Kansas lawmakers this week advanced an amendment that supporters say will help downtown economic development through microbreweries.

The proposal, which passed the House of Representatives on a voice vote Wednesday, will allow local governments to waive zoning restrictions that prohibit microbreweries, farm wineries and distilleries from being within 200 feet of a church. The amendment was one of several attached by lawmakers on to a successful bill relating to serving alcohol at catered events on public property.

“The area I come from in the business area has really seen a revitilization with the tax structures in Kansas,” House Agriculture and Natural Resources Committee Chairwoman Sharon Schwartz (R-Washington), the amendment’s sponsor told The Celock Report. “Specifically there is a new microbrewery and it attracted five other businesses.”

Under the terms of the amendment, local governments will be able to set the amount of distance a microbrewery would need to be from a church.
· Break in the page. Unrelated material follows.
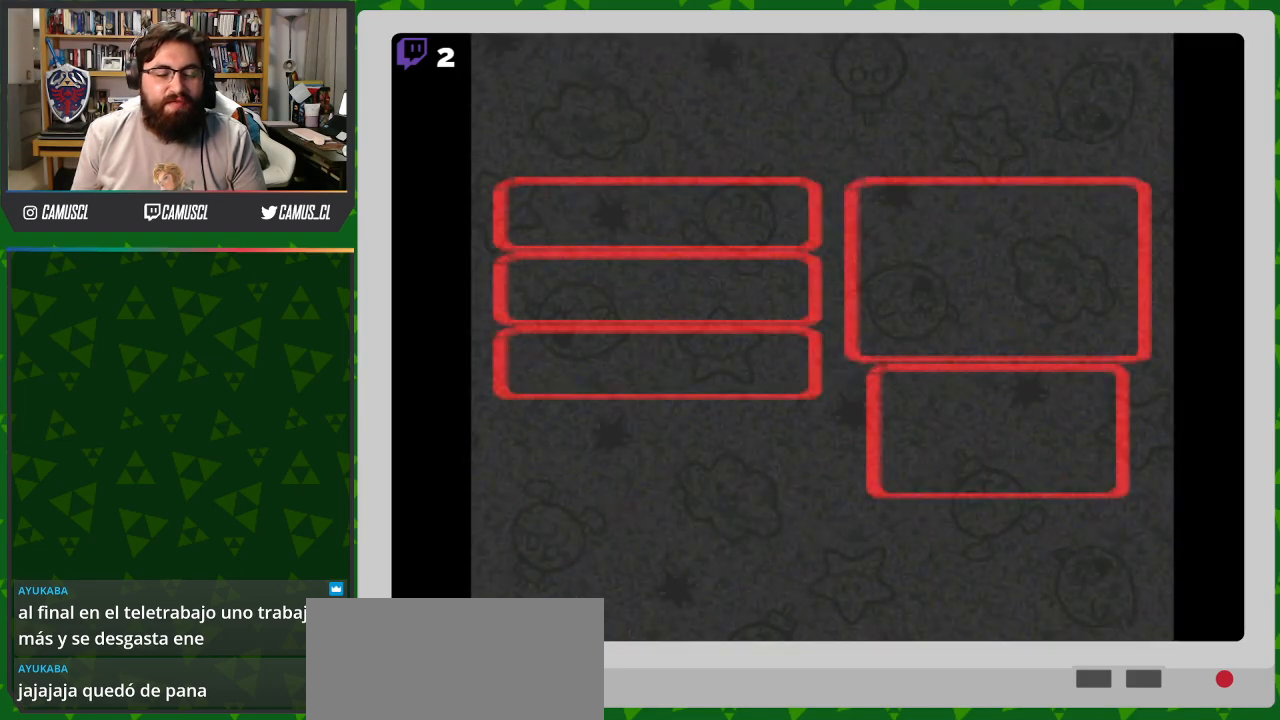
{"buttons": [], "events": []}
Schwartz said they can keep the current 200 feet requirement the state sets or lower or eliminate it entirely. She said the goal is to provide local control on land use along with downtown economic development.
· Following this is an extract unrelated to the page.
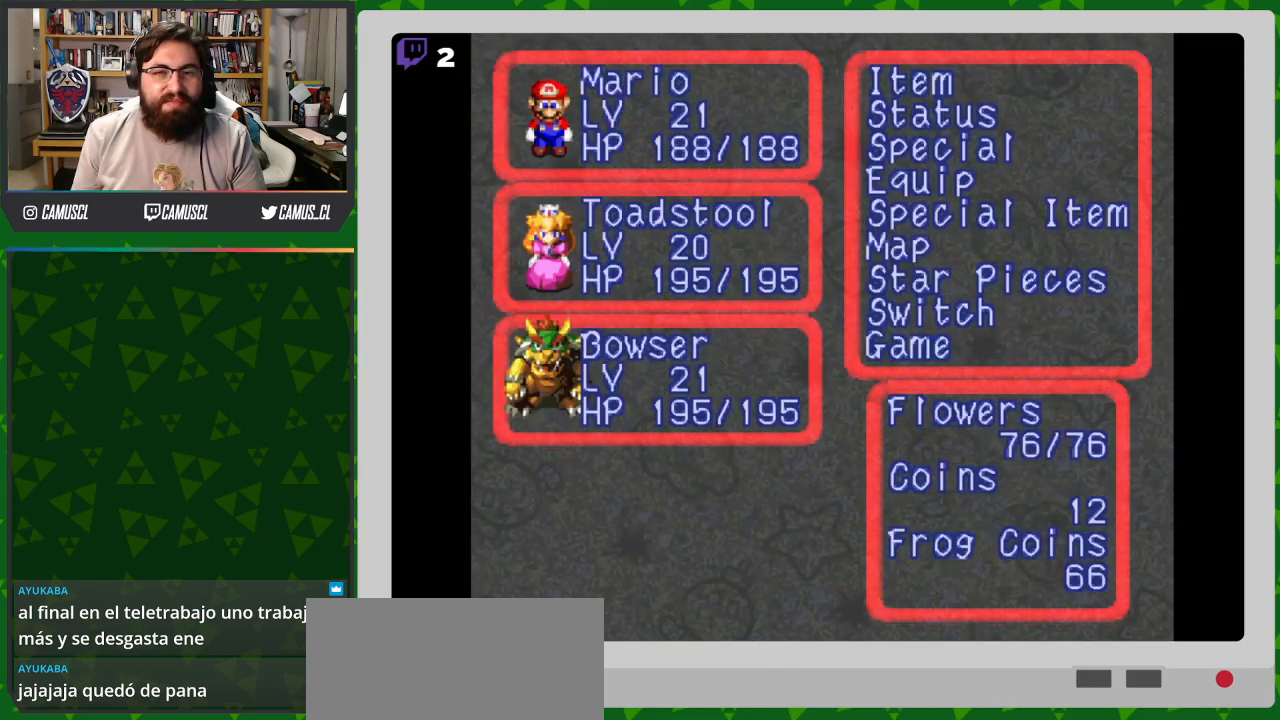
{"buttons": [], "events": []}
“This would allow local control. I am a supporter of that,” Schwartz said. “I question why we at the state level need to decide what’s best for our communities let those people decide that on their own.”

The amendment came about partially by the creation of new storefront churches in some communities. While Schwartz said the amendment does not specifically address the storefront churches, she noted that it would be covered under the new local control aspect of land use through the amendment.
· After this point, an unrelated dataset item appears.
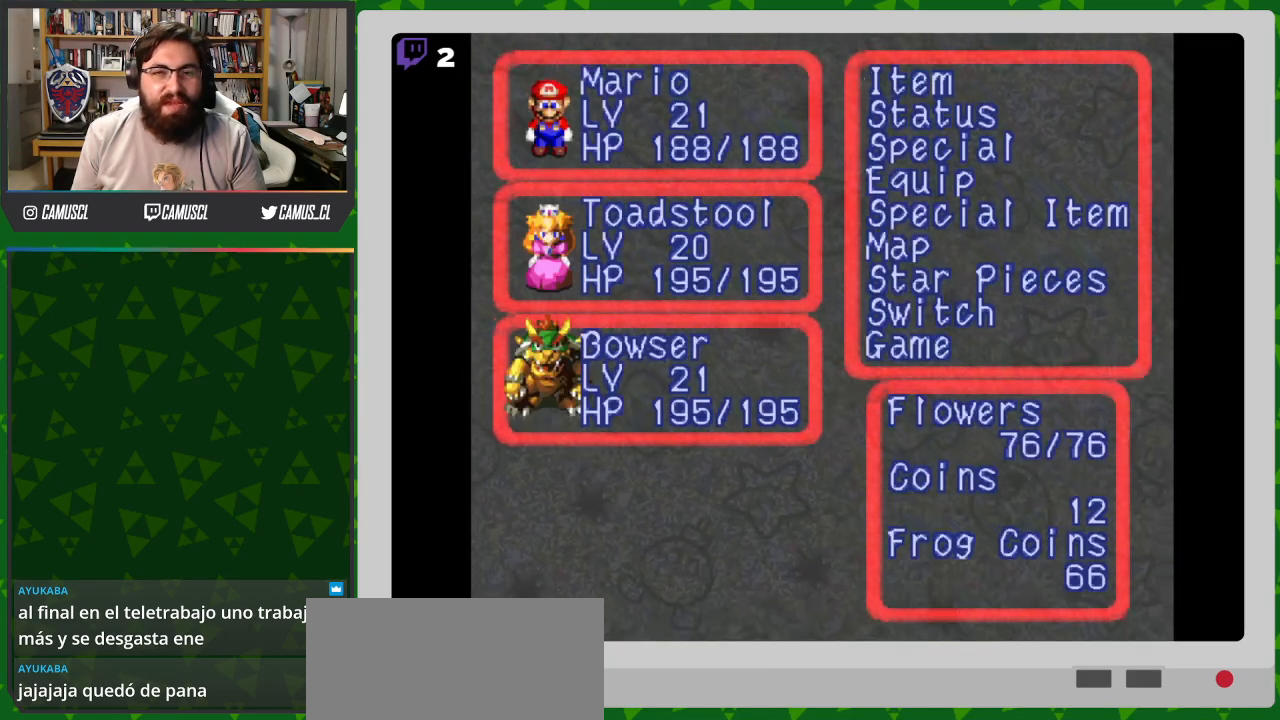
{"buttons": [], "events": [[17, "B", "down"], [117, "B", "up"]]}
The amendment was one of four lawmakers approved to the catered events legislation during a session dedicated to alcohol related bills. Another amendment will allow for art stores and other businesses in the state to host BYOB wine events as private parties. The legislation – which has become an omnibus alcohol policy bill – is now pending in the state Senate.

On Wednesday, Schwartz told her colleagues that a bill she sponsored on the topic had made it past committee earlier this year but had not received House approval before last month’s deadline for many House bills to receive action before moving to the Senate. The catered events bill provided her with a vehicle to move the proposal through the Legislature.

During Wednesday’s floor debate, lawmakers expressed support for microbreweries and the impact they can have on the state. One lawmaker noted that a new arts district being formed in North Topeka has received several inquiries from microbreweries to locate there.

House Republican Caucus Chairman Travis Couture-Lovelady (R-Palco), a legislative leader on microbrewery policy, urged his colleagues to pass the amendment.

“I am a big proponent of helping this emerging industry, microbreweries,” Couture-Lovelady said. “I urge you to support this amendment.”

Schwartz said that the microbreweries have become destination points in rural communities throughout the state. She said that in her region, since the microbrewery opened up, new restaurants and shops have followed bringing new life to the downtown.

Schwartz remembered how several years ago, the downtown areas closed up at 6 p.m. but now stay open later due to the crowds for the microbrewery and restaurants.

“It has really changed. We are looking for economic growth,” she said. “If this is a way to allow this happen in rural Kansas. For me it’s a win, win solution for us.”